Gennady Androsov

Personal information
- Born: 1 August 1939 Krasnoye, Novosibirsk Oblast, Russian SFSR, Soviet Union
- Died: 21 April 2016 (aged 76) Lviv, Ukraine
- Height: 1.69 m (5 ft 7 in)
- Weight: 61 kg (134 lb)

Sport
- Sport: Swimming
- Club: Dynamo Lviv (1956–1963)

Medal record
Representing Soviet Union
European Championships
| Gold medal – first place | 1962 Leipzig | 400 m medley |
| Bronze medal – third place | 1958 Budapest | 1500 m freestyle |

= Gennady Androsov =

Ukrainian swimmer (1939–2016)

Gennady Ivanovich Androsov (Геннадий Иванович Андросов; 1 August 1939 – 21 March 2016) was a Ukrainian swimmer.

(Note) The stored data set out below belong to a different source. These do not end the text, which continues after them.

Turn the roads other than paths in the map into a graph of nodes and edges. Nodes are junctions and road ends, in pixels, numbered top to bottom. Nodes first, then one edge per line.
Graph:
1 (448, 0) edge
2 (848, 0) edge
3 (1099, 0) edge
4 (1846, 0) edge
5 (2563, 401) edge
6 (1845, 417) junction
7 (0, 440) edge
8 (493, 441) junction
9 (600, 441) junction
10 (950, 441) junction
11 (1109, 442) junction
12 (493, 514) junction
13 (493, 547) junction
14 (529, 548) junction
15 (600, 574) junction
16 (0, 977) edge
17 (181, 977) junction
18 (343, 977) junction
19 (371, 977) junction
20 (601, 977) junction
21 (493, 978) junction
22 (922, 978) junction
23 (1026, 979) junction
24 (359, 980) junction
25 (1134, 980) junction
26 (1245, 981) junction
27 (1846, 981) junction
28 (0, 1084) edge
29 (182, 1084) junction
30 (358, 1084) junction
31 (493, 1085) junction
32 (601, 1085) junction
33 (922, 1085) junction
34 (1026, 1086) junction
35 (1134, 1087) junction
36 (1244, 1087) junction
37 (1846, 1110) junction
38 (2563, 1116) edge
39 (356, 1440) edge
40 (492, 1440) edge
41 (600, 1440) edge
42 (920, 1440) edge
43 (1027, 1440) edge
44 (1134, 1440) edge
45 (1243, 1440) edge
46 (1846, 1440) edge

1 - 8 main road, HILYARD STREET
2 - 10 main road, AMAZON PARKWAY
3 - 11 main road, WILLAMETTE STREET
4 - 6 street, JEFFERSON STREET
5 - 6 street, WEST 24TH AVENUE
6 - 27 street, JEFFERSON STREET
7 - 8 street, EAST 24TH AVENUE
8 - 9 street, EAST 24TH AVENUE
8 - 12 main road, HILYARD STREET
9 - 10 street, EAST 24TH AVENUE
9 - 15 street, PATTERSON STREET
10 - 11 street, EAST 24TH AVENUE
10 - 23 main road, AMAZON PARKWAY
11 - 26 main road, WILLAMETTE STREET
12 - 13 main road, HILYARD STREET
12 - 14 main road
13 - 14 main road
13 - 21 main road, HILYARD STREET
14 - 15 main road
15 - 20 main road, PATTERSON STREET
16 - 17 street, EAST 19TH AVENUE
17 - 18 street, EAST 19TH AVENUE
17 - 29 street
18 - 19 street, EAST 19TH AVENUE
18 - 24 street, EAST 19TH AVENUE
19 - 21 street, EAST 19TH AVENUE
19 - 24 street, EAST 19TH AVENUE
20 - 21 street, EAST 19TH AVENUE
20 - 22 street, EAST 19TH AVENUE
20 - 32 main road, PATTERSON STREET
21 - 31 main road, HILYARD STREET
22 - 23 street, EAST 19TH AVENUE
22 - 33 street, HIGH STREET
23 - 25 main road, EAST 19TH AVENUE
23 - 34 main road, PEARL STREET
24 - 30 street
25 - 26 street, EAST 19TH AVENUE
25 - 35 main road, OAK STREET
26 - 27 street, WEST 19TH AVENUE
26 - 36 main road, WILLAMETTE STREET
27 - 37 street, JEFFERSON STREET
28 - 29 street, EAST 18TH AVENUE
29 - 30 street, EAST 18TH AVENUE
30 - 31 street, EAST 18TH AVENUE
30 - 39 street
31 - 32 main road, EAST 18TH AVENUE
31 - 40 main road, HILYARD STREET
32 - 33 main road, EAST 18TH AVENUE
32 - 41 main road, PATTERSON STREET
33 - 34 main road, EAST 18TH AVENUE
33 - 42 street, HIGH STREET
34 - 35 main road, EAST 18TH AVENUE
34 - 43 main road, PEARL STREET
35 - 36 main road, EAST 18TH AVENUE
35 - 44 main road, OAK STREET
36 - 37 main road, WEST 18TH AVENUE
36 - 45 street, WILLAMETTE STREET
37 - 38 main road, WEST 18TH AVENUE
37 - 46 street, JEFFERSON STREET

He won a gold medal in the individual 400 m medley at the 1962 European Aquatics Championships, and set a world record in the same event in 1957. In the 1500 m freestyle discipline, he won a bronze medal at the 1958 European Aquatics Championships and competed at the 1956 and 1960 Summer Olympics. He was a national champion in the 400 m (1961), 1500 m (1956, 1960) and 4×200 m freestyle (1961) and 400 m medley (1962, 1963) events.